--- START ---

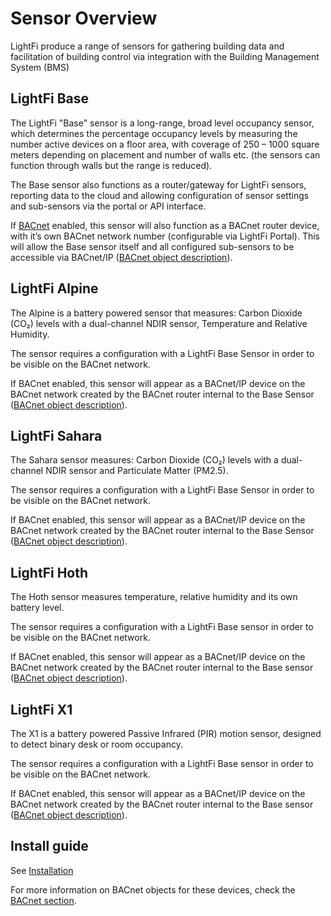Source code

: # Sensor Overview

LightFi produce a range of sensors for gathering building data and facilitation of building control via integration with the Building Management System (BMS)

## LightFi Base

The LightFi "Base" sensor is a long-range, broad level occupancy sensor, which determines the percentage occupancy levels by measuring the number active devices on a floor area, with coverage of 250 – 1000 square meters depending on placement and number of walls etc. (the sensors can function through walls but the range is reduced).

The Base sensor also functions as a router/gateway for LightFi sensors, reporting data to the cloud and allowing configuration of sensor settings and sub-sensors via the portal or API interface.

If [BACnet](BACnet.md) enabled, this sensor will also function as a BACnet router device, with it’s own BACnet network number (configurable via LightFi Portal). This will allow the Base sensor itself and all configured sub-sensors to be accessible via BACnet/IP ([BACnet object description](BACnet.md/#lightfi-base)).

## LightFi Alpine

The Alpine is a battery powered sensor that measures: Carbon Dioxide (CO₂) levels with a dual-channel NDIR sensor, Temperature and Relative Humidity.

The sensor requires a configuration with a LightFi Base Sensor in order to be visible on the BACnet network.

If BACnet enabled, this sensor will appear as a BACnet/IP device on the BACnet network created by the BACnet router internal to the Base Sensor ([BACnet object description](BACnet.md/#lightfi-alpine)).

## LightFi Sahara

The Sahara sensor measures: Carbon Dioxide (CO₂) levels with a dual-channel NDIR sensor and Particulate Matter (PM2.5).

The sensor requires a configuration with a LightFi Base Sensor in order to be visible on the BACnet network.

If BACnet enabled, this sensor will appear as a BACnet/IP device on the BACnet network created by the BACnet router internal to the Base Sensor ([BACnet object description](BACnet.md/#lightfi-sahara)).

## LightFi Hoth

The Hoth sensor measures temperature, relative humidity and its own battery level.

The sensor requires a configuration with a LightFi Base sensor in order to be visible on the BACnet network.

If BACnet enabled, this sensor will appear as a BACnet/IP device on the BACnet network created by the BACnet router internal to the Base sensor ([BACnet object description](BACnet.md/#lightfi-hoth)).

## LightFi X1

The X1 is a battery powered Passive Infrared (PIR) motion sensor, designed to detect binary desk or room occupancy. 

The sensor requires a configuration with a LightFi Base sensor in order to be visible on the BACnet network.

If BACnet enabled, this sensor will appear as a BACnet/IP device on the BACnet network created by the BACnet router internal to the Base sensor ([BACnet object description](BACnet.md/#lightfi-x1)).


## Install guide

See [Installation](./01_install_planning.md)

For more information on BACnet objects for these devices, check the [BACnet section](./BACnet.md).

--- END ---
--- START ---

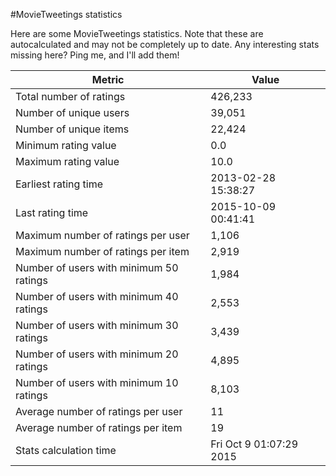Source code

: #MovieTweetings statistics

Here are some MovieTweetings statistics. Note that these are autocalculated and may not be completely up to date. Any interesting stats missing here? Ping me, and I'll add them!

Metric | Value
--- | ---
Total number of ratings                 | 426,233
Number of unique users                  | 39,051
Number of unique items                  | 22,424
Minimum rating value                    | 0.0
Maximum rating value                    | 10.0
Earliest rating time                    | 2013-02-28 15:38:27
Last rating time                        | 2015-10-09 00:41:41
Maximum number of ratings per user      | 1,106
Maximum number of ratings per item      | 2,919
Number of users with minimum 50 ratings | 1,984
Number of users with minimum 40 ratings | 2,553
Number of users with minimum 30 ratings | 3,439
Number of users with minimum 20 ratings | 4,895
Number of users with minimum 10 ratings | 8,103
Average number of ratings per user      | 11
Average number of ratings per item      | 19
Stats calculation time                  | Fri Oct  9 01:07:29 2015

--- END ---

◆ What you are asked to do:
Copy out, character for character, the lines of the records above that run from the line containing "## Install guide" through the line containing "For more information", inclusive.

◆ Your solution:
## Install guide

See [Installation](./01_install_planning.md)

For more information on BACnet objects for these devices, check the [BACnet section](./BACnet.md).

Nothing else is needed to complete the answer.